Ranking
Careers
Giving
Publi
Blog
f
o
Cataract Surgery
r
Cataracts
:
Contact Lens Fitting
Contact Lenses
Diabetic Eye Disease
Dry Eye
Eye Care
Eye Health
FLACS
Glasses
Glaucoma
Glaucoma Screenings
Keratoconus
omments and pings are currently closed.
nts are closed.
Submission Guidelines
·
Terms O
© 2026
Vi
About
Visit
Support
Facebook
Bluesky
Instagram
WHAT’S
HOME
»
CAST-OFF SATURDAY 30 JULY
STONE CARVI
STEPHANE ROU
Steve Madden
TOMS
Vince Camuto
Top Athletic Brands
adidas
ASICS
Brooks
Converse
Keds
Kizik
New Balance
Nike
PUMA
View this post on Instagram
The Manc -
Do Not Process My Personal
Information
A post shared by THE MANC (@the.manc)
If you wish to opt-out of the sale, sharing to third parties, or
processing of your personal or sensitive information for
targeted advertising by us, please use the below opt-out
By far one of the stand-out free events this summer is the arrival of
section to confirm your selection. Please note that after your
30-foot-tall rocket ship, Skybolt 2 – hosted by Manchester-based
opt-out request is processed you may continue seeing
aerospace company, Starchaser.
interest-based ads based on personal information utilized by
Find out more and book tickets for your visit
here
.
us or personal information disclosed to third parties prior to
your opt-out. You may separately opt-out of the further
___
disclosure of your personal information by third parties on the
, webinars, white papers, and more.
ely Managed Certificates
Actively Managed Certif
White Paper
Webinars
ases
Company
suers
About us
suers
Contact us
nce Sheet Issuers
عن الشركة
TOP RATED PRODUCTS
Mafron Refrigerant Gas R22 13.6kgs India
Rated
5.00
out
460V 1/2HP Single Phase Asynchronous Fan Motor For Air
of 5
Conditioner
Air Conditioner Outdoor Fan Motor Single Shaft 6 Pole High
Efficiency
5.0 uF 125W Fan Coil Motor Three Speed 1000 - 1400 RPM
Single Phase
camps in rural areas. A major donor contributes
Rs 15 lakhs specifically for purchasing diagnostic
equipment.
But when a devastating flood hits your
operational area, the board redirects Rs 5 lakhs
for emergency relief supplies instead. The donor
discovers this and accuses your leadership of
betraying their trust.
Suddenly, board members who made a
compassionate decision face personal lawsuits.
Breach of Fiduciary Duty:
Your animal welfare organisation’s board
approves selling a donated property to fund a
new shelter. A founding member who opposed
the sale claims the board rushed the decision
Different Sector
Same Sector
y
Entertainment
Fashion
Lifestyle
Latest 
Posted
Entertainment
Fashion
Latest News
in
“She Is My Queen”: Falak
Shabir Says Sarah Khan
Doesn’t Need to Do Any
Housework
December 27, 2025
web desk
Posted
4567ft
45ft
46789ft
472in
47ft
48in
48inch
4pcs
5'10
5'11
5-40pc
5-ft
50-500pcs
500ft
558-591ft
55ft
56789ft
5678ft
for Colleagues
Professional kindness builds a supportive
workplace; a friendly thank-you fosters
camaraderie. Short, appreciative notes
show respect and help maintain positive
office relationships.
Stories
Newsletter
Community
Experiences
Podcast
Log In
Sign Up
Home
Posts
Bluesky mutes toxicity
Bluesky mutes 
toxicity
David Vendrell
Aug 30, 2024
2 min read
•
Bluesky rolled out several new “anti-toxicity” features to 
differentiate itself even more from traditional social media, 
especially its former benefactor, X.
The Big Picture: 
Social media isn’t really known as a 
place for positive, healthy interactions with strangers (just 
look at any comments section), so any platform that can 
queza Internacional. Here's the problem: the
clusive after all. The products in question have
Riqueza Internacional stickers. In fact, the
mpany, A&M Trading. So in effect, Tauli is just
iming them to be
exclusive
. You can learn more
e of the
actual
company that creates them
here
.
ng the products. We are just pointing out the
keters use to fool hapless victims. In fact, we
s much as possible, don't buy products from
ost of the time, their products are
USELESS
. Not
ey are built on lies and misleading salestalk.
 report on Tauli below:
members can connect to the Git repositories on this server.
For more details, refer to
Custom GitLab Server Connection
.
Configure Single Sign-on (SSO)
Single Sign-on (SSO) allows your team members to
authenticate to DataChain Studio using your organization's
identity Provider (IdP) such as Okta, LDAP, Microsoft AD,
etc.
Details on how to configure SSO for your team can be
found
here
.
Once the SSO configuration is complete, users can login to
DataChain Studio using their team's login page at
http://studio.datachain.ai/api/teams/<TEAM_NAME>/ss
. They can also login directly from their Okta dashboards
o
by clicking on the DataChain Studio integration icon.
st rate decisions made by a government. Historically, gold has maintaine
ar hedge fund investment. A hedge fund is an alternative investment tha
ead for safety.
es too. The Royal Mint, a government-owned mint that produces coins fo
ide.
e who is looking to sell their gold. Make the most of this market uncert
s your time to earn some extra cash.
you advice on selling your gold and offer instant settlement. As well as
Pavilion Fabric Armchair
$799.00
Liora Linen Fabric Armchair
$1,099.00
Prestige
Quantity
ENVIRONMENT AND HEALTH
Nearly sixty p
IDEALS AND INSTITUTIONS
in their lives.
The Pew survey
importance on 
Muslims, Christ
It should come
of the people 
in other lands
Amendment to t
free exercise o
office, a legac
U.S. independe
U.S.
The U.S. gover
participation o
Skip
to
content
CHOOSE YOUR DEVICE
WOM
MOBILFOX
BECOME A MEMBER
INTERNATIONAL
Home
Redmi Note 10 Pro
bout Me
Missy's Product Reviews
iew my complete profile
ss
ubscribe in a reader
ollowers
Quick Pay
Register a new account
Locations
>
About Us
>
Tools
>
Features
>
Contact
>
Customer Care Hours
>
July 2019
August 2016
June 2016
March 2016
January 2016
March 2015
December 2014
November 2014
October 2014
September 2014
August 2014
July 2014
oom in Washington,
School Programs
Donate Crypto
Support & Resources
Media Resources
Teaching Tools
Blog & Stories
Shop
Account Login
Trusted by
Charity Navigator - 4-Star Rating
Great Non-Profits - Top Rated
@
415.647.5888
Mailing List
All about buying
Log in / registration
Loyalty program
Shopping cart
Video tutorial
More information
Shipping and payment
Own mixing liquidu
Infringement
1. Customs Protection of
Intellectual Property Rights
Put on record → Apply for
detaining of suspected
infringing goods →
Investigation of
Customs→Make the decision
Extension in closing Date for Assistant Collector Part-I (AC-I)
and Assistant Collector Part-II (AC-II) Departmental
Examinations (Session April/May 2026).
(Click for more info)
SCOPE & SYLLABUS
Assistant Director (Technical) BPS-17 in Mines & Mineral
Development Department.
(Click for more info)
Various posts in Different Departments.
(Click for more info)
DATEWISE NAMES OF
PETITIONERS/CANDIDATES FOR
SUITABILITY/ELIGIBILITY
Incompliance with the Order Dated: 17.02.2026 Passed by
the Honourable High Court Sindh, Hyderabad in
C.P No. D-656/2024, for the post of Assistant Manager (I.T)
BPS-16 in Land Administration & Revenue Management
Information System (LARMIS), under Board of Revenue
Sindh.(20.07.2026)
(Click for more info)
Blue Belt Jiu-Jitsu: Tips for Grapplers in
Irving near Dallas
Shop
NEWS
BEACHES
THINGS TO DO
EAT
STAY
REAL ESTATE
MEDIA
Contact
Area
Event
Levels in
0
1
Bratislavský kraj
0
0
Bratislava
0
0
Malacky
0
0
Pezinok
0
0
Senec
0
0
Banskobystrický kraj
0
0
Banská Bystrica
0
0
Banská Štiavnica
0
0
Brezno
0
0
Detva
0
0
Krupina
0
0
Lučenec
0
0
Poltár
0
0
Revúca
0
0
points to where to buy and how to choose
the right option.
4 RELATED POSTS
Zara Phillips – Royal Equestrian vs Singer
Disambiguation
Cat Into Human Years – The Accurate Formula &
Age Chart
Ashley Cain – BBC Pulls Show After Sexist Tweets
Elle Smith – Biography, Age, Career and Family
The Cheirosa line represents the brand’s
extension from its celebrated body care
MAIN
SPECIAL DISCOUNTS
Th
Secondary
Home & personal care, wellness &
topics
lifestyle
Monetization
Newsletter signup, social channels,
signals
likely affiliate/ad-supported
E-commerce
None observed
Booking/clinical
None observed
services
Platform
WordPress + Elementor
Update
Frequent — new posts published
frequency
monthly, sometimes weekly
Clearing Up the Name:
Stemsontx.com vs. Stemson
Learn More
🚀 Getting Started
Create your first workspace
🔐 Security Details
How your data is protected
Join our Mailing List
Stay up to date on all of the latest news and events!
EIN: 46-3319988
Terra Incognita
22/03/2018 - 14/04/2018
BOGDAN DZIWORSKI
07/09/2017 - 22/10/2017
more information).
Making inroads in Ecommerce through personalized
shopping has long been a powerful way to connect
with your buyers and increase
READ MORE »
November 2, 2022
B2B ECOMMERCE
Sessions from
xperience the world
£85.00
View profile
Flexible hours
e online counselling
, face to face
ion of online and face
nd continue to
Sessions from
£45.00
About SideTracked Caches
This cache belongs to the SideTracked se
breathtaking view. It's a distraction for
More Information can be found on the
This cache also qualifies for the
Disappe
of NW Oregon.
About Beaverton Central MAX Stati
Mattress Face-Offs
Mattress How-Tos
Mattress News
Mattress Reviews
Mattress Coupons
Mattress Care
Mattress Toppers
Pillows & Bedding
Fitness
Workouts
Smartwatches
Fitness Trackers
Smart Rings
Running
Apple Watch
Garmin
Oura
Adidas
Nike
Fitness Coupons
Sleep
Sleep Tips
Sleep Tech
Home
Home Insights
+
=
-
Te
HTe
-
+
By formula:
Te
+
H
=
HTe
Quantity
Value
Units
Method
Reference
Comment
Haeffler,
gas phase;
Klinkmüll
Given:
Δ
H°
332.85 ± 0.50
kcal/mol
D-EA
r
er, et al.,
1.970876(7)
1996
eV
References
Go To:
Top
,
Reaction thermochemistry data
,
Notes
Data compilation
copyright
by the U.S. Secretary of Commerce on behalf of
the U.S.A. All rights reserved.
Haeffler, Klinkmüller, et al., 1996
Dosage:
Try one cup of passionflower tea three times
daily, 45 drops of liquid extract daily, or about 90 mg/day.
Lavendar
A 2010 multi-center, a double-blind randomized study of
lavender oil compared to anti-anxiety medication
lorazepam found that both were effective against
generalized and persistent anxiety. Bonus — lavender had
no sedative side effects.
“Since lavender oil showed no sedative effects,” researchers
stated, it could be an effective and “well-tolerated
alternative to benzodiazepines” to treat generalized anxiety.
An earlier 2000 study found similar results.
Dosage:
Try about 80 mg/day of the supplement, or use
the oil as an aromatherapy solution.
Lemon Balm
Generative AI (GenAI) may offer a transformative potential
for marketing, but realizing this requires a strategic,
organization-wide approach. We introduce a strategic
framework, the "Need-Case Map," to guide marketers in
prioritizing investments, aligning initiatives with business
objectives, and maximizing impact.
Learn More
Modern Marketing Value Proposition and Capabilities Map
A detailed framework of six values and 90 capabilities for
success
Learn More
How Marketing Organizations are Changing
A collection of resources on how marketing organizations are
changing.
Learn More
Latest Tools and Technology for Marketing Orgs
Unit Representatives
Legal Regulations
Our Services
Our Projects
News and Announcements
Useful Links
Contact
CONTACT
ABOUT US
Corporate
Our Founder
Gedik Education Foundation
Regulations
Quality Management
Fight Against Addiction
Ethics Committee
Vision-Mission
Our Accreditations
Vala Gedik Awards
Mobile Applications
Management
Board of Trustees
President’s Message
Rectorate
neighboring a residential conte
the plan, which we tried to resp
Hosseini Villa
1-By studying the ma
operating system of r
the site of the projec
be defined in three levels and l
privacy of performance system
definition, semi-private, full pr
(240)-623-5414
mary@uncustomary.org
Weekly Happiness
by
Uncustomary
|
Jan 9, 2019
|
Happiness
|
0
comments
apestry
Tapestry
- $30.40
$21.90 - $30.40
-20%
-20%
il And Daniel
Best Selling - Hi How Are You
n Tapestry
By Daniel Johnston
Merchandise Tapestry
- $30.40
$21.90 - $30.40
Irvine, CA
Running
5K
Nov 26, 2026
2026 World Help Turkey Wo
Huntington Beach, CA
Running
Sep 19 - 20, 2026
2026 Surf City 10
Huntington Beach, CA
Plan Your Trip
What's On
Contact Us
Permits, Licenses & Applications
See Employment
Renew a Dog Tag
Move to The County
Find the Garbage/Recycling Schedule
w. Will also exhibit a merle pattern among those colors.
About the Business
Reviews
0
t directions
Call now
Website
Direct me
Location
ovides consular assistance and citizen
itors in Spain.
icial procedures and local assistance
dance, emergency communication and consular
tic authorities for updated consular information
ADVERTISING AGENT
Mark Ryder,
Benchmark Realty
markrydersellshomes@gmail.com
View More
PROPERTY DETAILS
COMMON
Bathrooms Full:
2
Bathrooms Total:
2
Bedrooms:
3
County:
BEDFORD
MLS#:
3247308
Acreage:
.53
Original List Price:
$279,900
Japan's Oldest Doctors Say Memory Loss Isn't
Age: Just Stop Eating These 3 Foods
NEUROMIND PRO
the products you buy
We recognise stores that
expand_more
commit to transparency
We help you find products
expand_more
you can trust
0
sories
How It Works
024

**WHAT TO WORK ON**
Only one part of the material above is to be transcribed, namely the lines starting with the line that has "of the people" and going on through the line that has "Disambiguation", exactly as they stand.

**ANSWER SECTION**
of the people 
in other lands
Amendment to t
free exercise o
office, a legac
U.S. independe
U.S.
The U.S. gover
participation o
Skip
to
content
CHOOSE YOUR DEVICE
WOM
MOBILFOX
BECOME A MEMBER
INTERNATIONAL
Home
Redmi Note 10 Pro
bout Me
Missy's Product Reviews
iew my complete profile
ss
ubscribe in a reader
ollowers
Quick Pay
Register a new account
Locations
>
About Us
>
Tools
>
Features
>
Contact
>
Customer Care Hours
>
July 2019
August 2016
June 2016
March 2016
January 2016
March 2015
December 2014
November 2014
October 2014
September 2014
August 2014
July 2014
oom in Washington,
School Programs
Donate Crypto
Support & Resources
Media Resources
Teaching Tools
Blog & Stories
Shop
Account Login
Trusted by
Charity Navigator - 4-Star Rating
Great Non-Profits - Top Rated
@
415.647.5888
Mailing List
All about buying
Log in / registration
Loyalty program
Shopping cart
Video tutorial
More information
Shipping and payment
Own mixing liquidu
Infringement
1. Customs Protection of
Intellectual Property Rights
Put on record → Apply for
detaining of suspected
infringing goods →
Investigation of
Customs→Make the decision
Extension in closing Date for Assistant Collector Part-I (AC-I)
and Assistant Collector Part-II (AC-II) Departmental
Examinations (Session April/May 2026).
(Click for more info)
SCOPE & SYLLABUS
Assistant Director (Technical) BPS-17 in Mines & Mineral
Development Department.
(Click for more info)
Various posts in Different Departments.
(Click for more info)
DATEWISE NAMES OF
PETITIONERS/CANDIDATES FOR
SUITABILITY/ELIGIBILITY
Incompliance with the Order Dated: 17.02.2026 Passed by
the Honourable High Court Sindh, Hyderabad in
C.P No. D-656/2024, for the post of Assistant Manager (I.T)
BPS-16 in Land Administration & Revenue Management
Information System (LARMIS), under Board of Revenue
Sindh.(20.07.2026)
(Click for more info)
Blue Belt Jiu-Jitsu: Tips for Grapplers in
Irving near Dallas
Shop
NEWS
BEACHES
THINGS TO DO
EAT
STAY
REAL ESTATE
MEDIA
Contact
Area
Event
Levels in
0
1
Bratislavský kraj
0
0
Bratislava
0
0
Malacky
0
0
Pezinok
0
0
Senec
0
0
Banskobystrický kraj
0
0
Banská Bystrica
0
0
Banská Štiavnica
0
0
Brezno
0
0
Detva
0
0
Krupina
0
0
Lučenec
0
0
Poltár
0
0
Revúca
0
0
points to where to buy and how to choose
the right option.
4 RELATED POSTS
Zara Phillips – Royal Equestrian vs Singer
Disambiguation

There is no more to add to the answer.